According to another aspect of the embodiments, a semiconductor memory device may include an array of memory cells arranged into rows and columns. Each memory cell may receive a power supply potential and a ground potential. Each column of memory cells may be coupled to a first and second bit line. A write circuit may provide complementary data signals to the first and second bit lines coupled to a first one of the columns of memory cells when writing data to a first memory cell in the first one of the columns of memory cells. The low one of the complementary data signals may be a negative voltage below the ground potential.
According to another aspect of the embodiments, the write circuit may include a voltage dropping circuit. The voltage dropping circuit may provide the negative voltage to a predetermined one of the first and second bit lines in accordance with a data value to be written.
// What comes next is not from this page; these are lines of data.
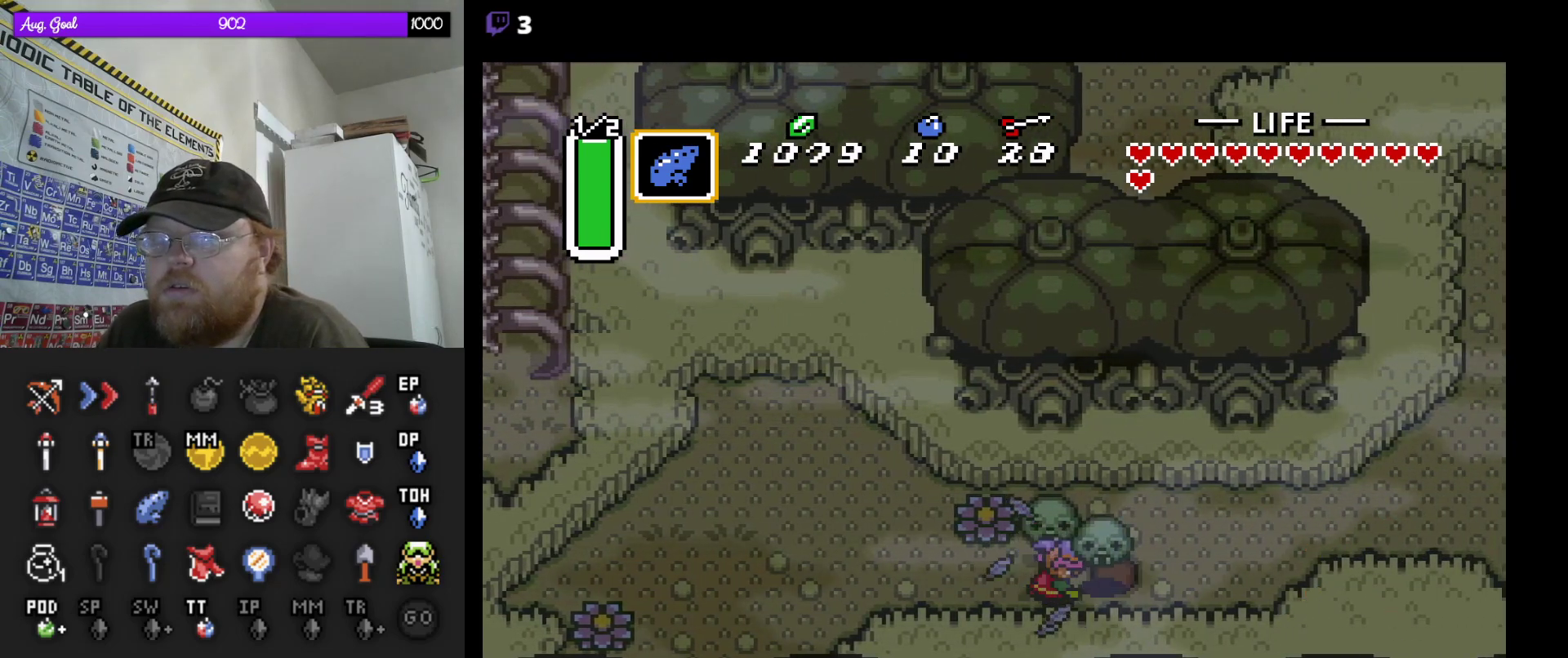
{"buttons": ["DPAD_RIGHT"], "events": [[417, "DPAD_DOWN", "up"]]}
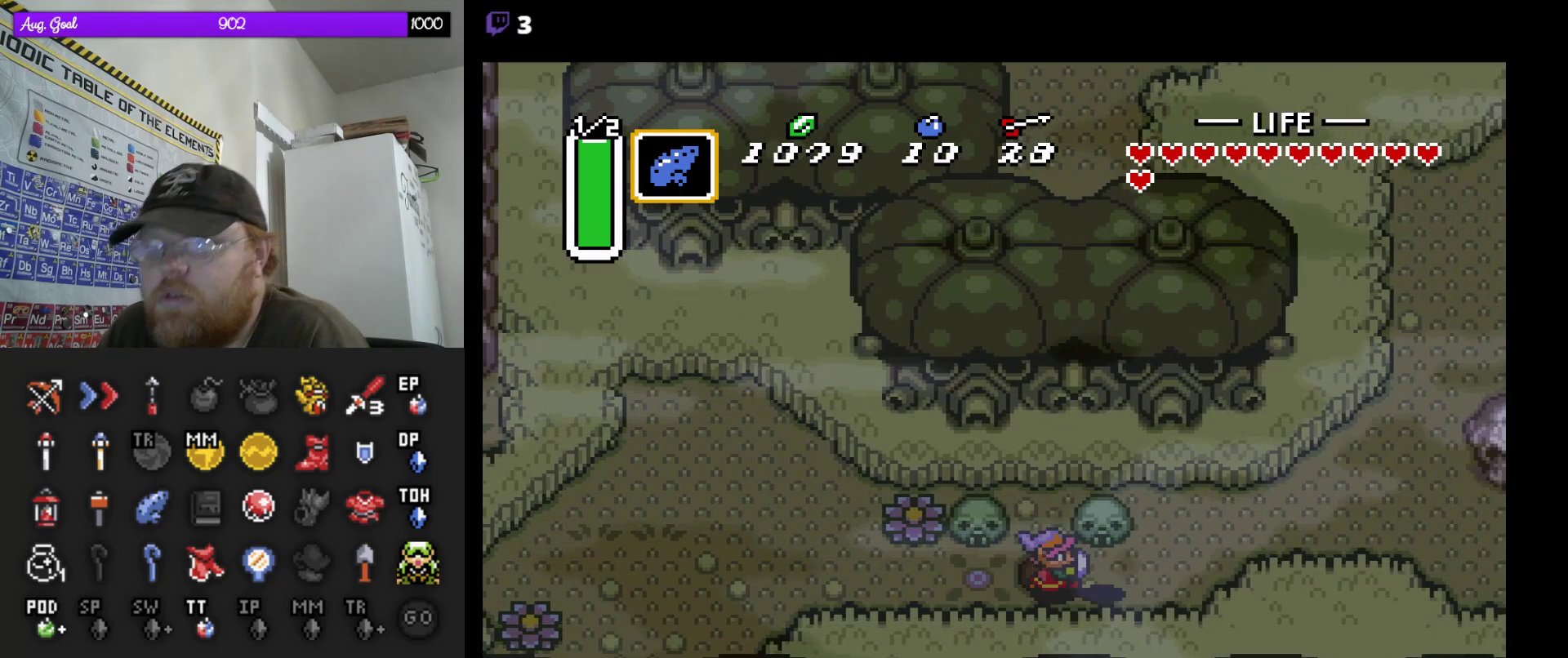
{"buttons": ["DPAD_UP", "DPAD_RIGHT"], "events": [[83, "DPAD_UP", "down"]]}
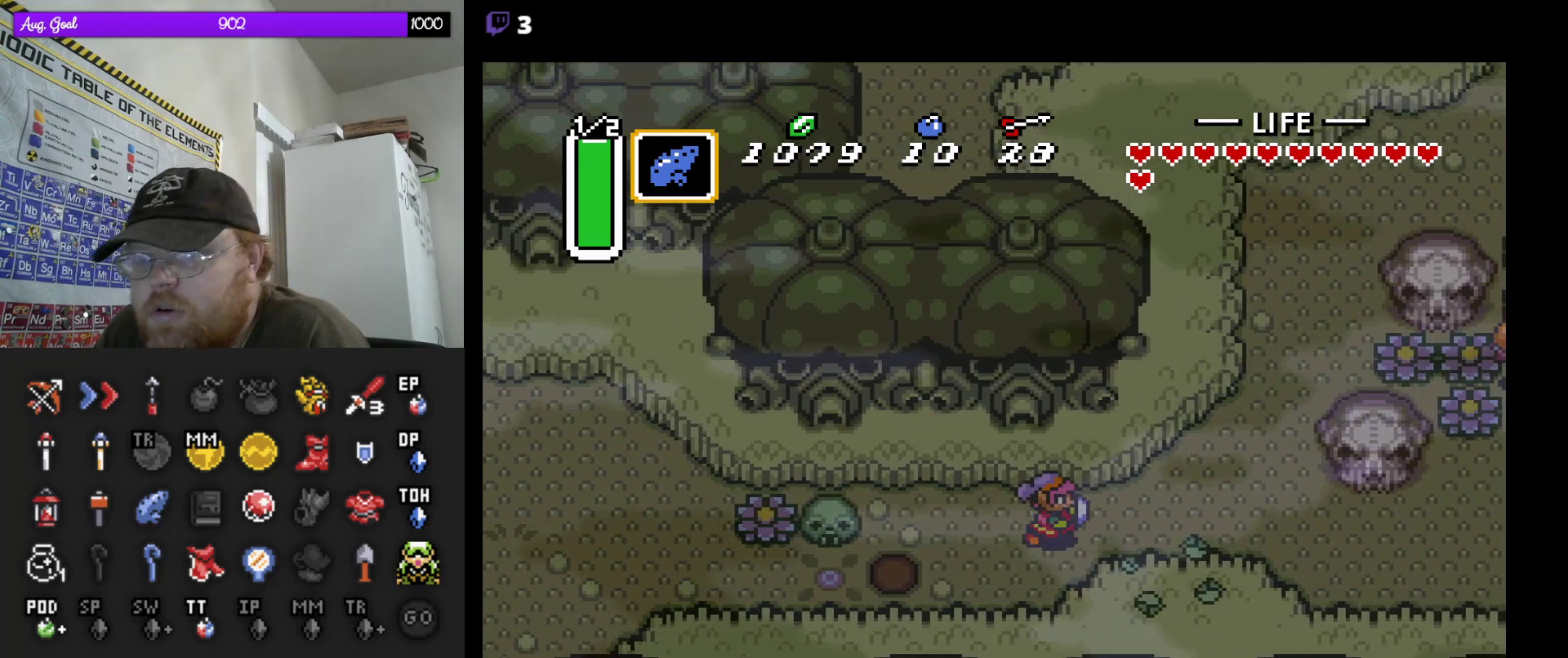
{"buttons": ["DPAD_UP", "DPAD_RIGHT"], "events": []}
According to another aspect of the embodiments, a selector circuit may be coupled between the write circuit and a plurality of the columns of memory cells. The selector circuit may provide an electrical connection between the write circuit and the first one of the columns of memory cells during writing data to the first memory cell.
According to another aspect of the embodiments, the selector may provide the electrical connection in response to a predetermined address value.
According to another aspect of the embodiments, each of the memory cells may include a first insulated gate field effect transistor (IGFET) coupled to the first bit line and a second IGFET coupled to the second bit line. The first and second IGFETs may provide a data path to write data to the memory cell.
According to another aspect of the embodiments, each of the memory cells may further include first and second inverters forming a latch for storing a data value.
According to another aspect of the embodiments, the first and second IGFETs may be n-type IGFETs.